Films illustrés par Gwendoline Clossais FacebookTwitter
01/08/2000
Mots-clés : portrait,
 

Eric De Staercke

  A onze ans il découvre L'Avare de Molière, une pièce auquel il ne comprend pas grand chose mais qui l'émerveille et le marque. Pour des raisons qui lui échappent, Eric De Staercke rate son avant-dernière année de gréco-latine à l'Institut Saint-Boniface et ne peut y monter une pièce de Courteline. Trop c'est trop. Il file au collège Saint-Louis et y joue avec ses condisciples La Cantatrice Chauve de Ionesco. Il commence à l'IAD une formation de comédien sous la direction d'Armand Delcampe puis celle de José Valverde qu'il termine en quatre ans, joue dans de nombreux courts métrages de l'école et commence une carrière de comédien. Pour lui, le théâtre est une machine à faire rêver, à raconter des histoires, à émouvoir. Il s'intéresse donc à tous ses aspects : régie, décors, éclairages.

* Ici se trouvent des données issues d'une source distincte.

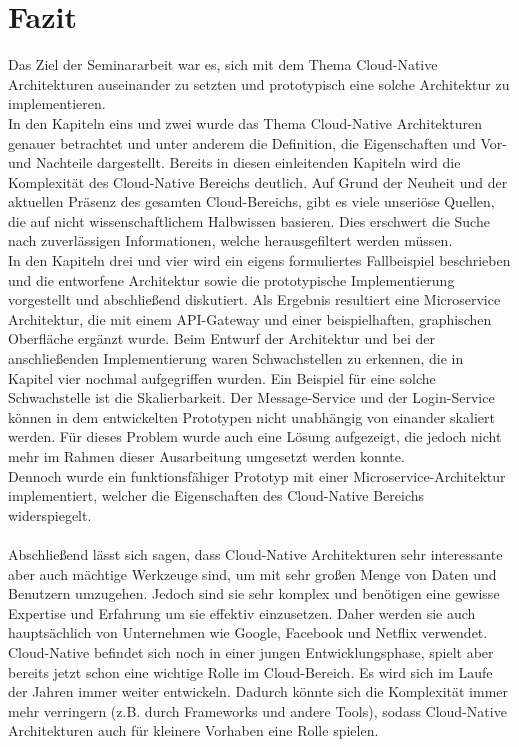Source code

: \chapter{Fazit}
Das Ziel der Seminararbeit war es, sich mit dem Thema Cloud-Native Architekturen auseinander zu setzten und prototypisch eine solche Architektur zu implementieren.\\
In den Kapiteln eins und zwei wurde das Thema Cloud-Native Architekturen genauer betrachtet und unter anderem die Definition, die Eigenschaften und Vor-und Nachteile dargestellt. Bereits in diesen einleitenden Kapiteln wird die Komplexität des Cloud-Native Bereichs deutlich. Auf Grund der Neuheit und der aktuellen Präsenz des gesamten Cloud-Bereichs, gibt es viele unseriöse Quellen, die auf nicht wissenschaftlichem Halbwissen basieren. Dies erschwert die Suche nach zuverlässigen Informationen, welche herausgefiltert werden müssen.\\
In den Kapiteln drei und vier wird ein eigens formuliertes Fallbeispiel beschrieben und die entworfene Architektur sowie die prototypische Implementierung vorgestellt und abschließend diskutiert. Als Ergebnis resultiert eine Microservice Architektur, die mit einem API-Gateway und einer beispielhaften, graphischen Oberfläche ergänzt wurde. Beim Entwurf der Architektur und bei der anschließenden Implementierung waren Schwachstellen zu erkennen, die in Kapitel vier nochmal aufgegriffen wurden. Ein Beispiel für eine solche Schwachstelle ist die Skalierbarkeit. Der Message-Service und der Login-Service können in dem entwickelten Prototypen nicht unabhängig von einander skaliert werden. Für dieses Problem wurde auch eine Lösung aufgezeigt, die jedoch nicht mehr im Rahmen dieser Ausarbeitung umgesetzt werden konnte.\\
Dennoch wurde ein funktionsfähiger Prototyp mit einer Microservice-Architektur implementiert, welcher die Eigenschaften des Cloud-Native Bereichs widerspiegelt.\\
\\
Abschließend lässt sich sagen, dass Cloud-Native Architekturen sehr interessante aber auch mächtige Werkzeuge sind, um mit sehr großen Menge von Daten und Benutzern umzugehen. Jedoch sind sie sehr komplex und benötigen eine gewisse Expertise und Erfahrung um sie effektiv einzusetzen. Daher werden sie auch hauptsächlich von Unternehmen wie Google, Facebook und Netflix verwendet.\\
Cloud-Native befindet sich noch in einer jungen Entwicklungsphase, spielt aber bereits jetzt schon eine wichtige Rolle im Cloud-Bereich. Es wird sich im Laufe der Jahren immer weiter entwickeln. Dadurch könnte sich die Komplexität immer mehr verringern (z.B. durch Frameworks und andere Tools), sodass Cloud-Native Architekturen auch für kleinere Vorhaben eine Rolle spielen.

En 1985, il co-fonde le Théâtre Loyal du Trac, remplace, au pied levé un metteur en scène malade, y prend goût et continue à faire de la mise en scène. Au cinéma, il joue dans Je pense à vous, le film de Jean-Pierre et Luc Dardenne. Puis c'est l'aventure de Ketchup, un court métrage de Coeman et Goldschmidt qu'il coproduit et qui, à l'origine, devait être un long métrage racontant les mésaventures d'un couple qui, la veille de son mariage, enterre, chacun de son côté, sa vie de garçon et de fille. Film où les répétitions des personnages ont été longues afin de pouvoir improviser lors des prises de vues.

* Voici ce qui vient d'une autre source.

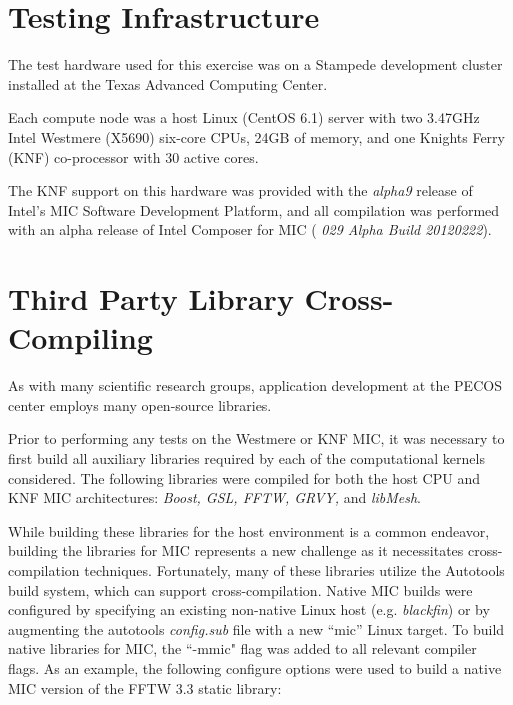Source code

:\section{Testing Infrastructure}
\label{sec:hardware}

The test hardware used for this exercise was
on a Stampede development cluster installed at the Texas Advanced
Computing Center.

Each compute node was a host Linux (CentOS 6.1)
server with two 3.47GHz Intel Westmere (X5690) six-core CPUs, 24GB of
memory, and one Knights Ferry (KNF) co-processor with 30 active
cores.

The KNF support on this hardware
was provided with the {\em alpha9} release of Intel's MIC Software
Development Platform, and all compilation was performed with an alpha
release of Intel Composer for MIC ({\em
  029 Alpha Build 20120222}).

\section{Third Party Library Cross-Compiling} \label{sec:cross_compile}

As with many scientific research groups, application development at
the PECOS center employs many open-source libraries.

Prior to
performing any tests on the Westmere or KNF MIC, it was necessary to
first build all auxiliary libraries required by each of the
computational kernels considered.
The following libraries were
compiled for both the host CPU and KNF MIC architectures: {\em Boost,
GSL, FFTW\cite{FFTW05}, GRVY,} and
{\em libMesh}.

While building these libraries for the host environment is
a common endeavor, building the libraries for MIC
represents a new challenge as it necessitates cross-compilation
techniques.
Fortunately, many of these libraries utilize the
Autotools build system, which can support cross-compilation.
Native MIC builds were configured by
specifying an existing non-native Linux host
(e.g. {\em blackfin}) or by augmenting the autotools {\em config.sub}
file with a new ``mic'' Linux target.
To build native libraries for MIC, the ``-mmic"
flag was added to all relevant compiler flags.
As an example, the following configure options were used to build a
native MIC version of the FFTW 3.3 static library:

Ex-membre de la ligue d'impro, professeur à l'IAD, il joue dans les Maîtres de l'orge, un feuilleton télévisé réalisé par Jean-Daniel Verhaeghe qui tourne ses plans à toute vitesse, ayant le film déjà monté en tête. Puis c'est Le Dernier rêve, le film d'Emmanuel Jespers qui lui laisse le souvenir d'un grand nombre de prises mais surtout d'un réalisateur très conscient de ce qu'il veut obtenir. A la rentrée il jouera dans Le Mariage de Figaro de Beaumarchais au Théâtre National et travaillera avec Coeman et Goldschmidt à l'adaptation, pour le cinéma, de Noces de vent, une pièce qu'il a mise en scène et qui avait intéressé Alain Berliner avant son aventure américaine.